Após a prisão domiciliar do ex-presidente Jair Bolsonaro, decretada na segunda-feira (4) pelo ministro Alexandre de Moraes, parlamentares da oposição ocuparam, nesta terça-feira (5), as mesas diretoras dos plenários da Câmara dos Deputados e do Senado Federal, em protesto contra a decisão do Supremo Tribunal Federal (STF) e em defesa de uma pauta que inclui anistia geral aos condenados por tentativa de golpe, fim do foro privilegiado e o impeachment de Moraes.

A mobilização foi anunciada durante uma coletiva de imprensa em frente ao Congresso Nacional, onde deputados e senadores da oposição criticaram duramente a decisão judicial que colocou Bolsonaro em regime domiciliar. Eles prometeram permanecer nas mesas e obstruir as sessões legislativas até que os presidentes das Casas — Arthur Lira (Câmara) e Davi Alcolumbre (Senado) — aceitem discutir suas reivindicações.
“A primeira medida desse pacote de paz que queremos propor é o impeachment do ministro Alexandre de Moraes, que não tem nenhuma capacidade de representar a mais alta Corte do país”, afirmou o senador Flávio Bolsonaro (PL-SP), filho do ex-presidente.
O senador Rogério Marinho (PL-RN), líder da oposição no Senado, também se pronunciou:
“Ocupamos as mesas diretoras das duas Casas e vamos obstruir as sessões. Já fazem mais de 15 dias que eu, como líder da oposição, não consigo interlocução com Davi Alcolumbre”, disse.
Entre as exigências, os parlamentares também defendem a votação da PEC do fim do foro privilegiado, o que permitiria que o ex-presidente fosse julgado na primeira instância, e não mais pelo STF. Além disso, a anistia irrestrita aos envolvidos nos atos de 8 de janeiro e outras ações consideradas antidemocráticas está no centro do movimento, apontada pelos opositores como condição para “pacificar o Brasil”.

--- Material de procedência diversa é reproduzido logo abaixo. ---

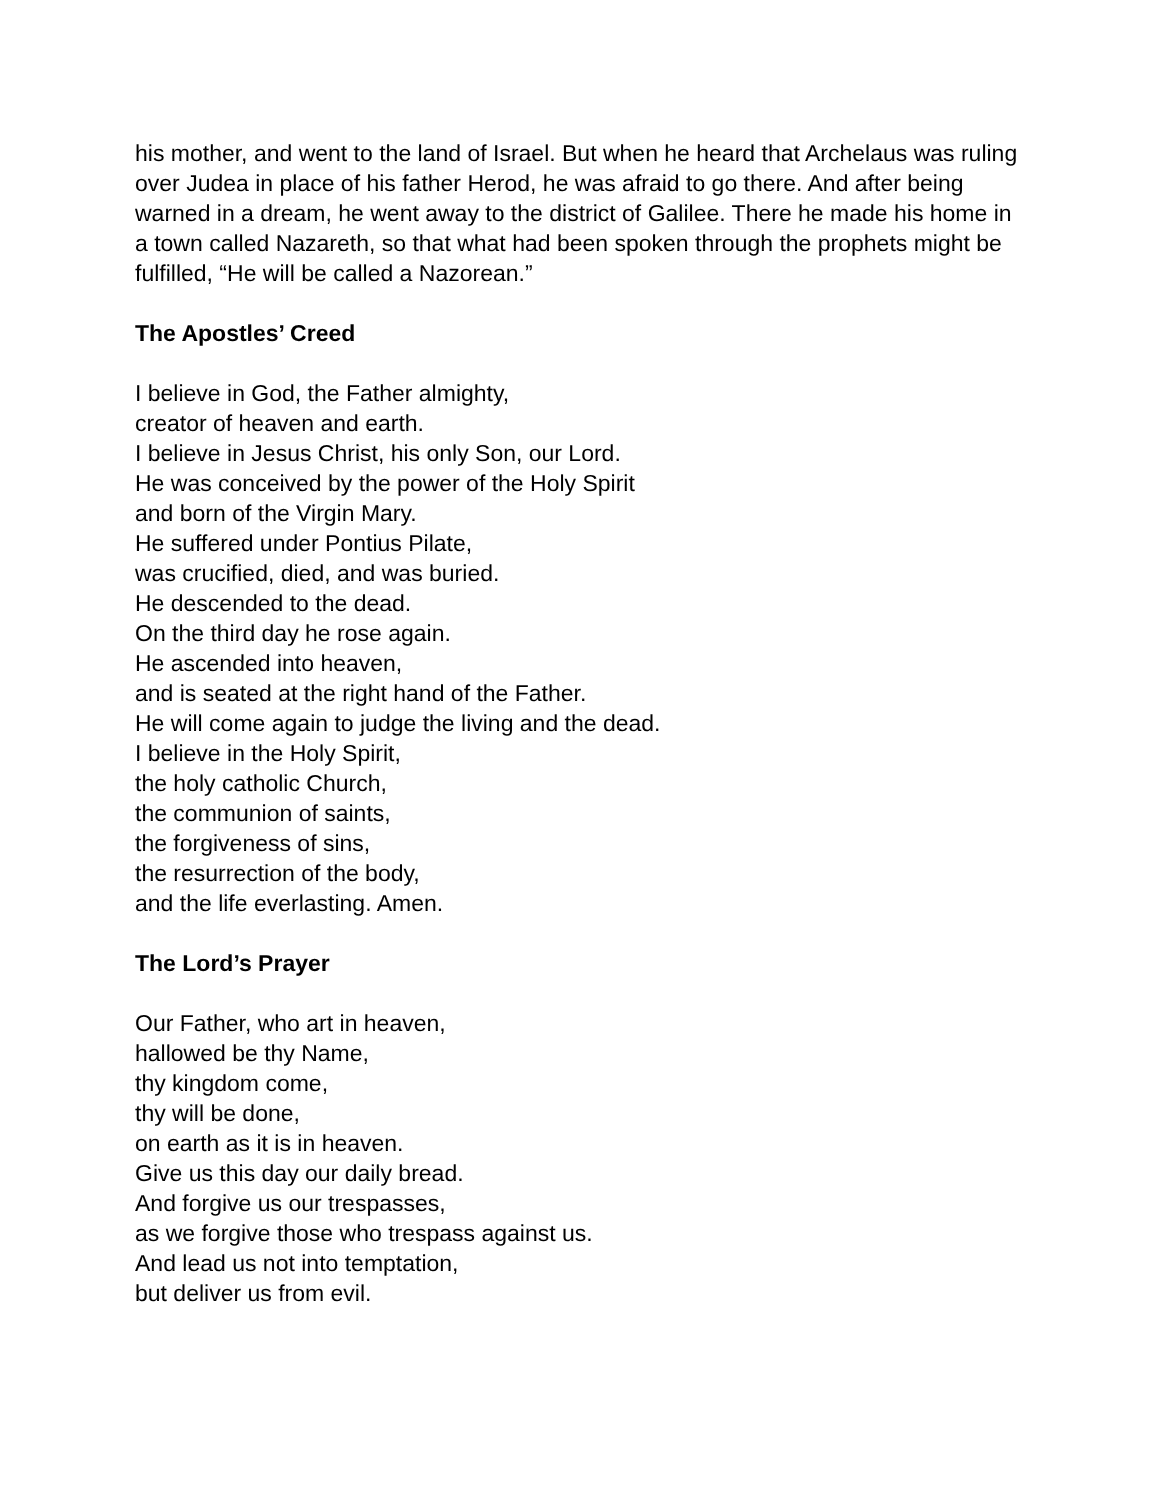his mother, and went to the land of Israel. But when he heard that Archelaus was ruling over Judea in place of his father Herod, he was afraid to go there. And after being warned in a dream, he went away to the district of Galilee. There he made his home in a town called Nazareth, so that what had been spoken through the prophets might be fulfilled, “He will be called a Nazorean.”
The Apostles’ Creed
I believe in God, the Father almighty,
creator of heaven and earth.
I believe in Jesus Christ, his only Son, our Lord.
He was conceived by the power of the Holy Spirit
and born of the Virgin Mary.
He suffered under Pontius Pilate,
was crucified, died, and was buried.
He descended to the dead.
On the third day he rose again.
He ascended into heaven,
and is seated at the right hand of the Father.
He will come again to judge the living and the dead.
I believe in the Holy Spirit,
the holy catholic Church,
the communion of saints,
the forgiveness of sins,
the resurrection of the body,
and the life everlasting. Amen.
The Lord’s Prayer
Our Father, who art in heaven,
hallowed be thy Name,
thy kingdom come,
thy will be done,
on earth as it is in heaven.
Give us this day our daily bread.
And forgive us our trespasses,
as we forgive those who trespass against us.
And lead us not into temptation,
but deliver us from evil.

Apesar do discurso pela pacificação, o líder do PL na Câmara, deputado Sóstenes Cavalcante (PL-RJ), foi categórico:
“Estamos nos apresentando para a guerra. Não haverá paz no Brasil enquanto não houver discurso de conciliação, que passa pela anistia, pela mudança do fim do foro e pelo impeachment de Moraes”.
Até o momento, os presidentes das duas Casas não se manifestaram publicamente sobre o movimento da oposição. A ocupação dos plenários gera tensão e poderá afetar a tramitação de projetos no Congresso ao longo da semana.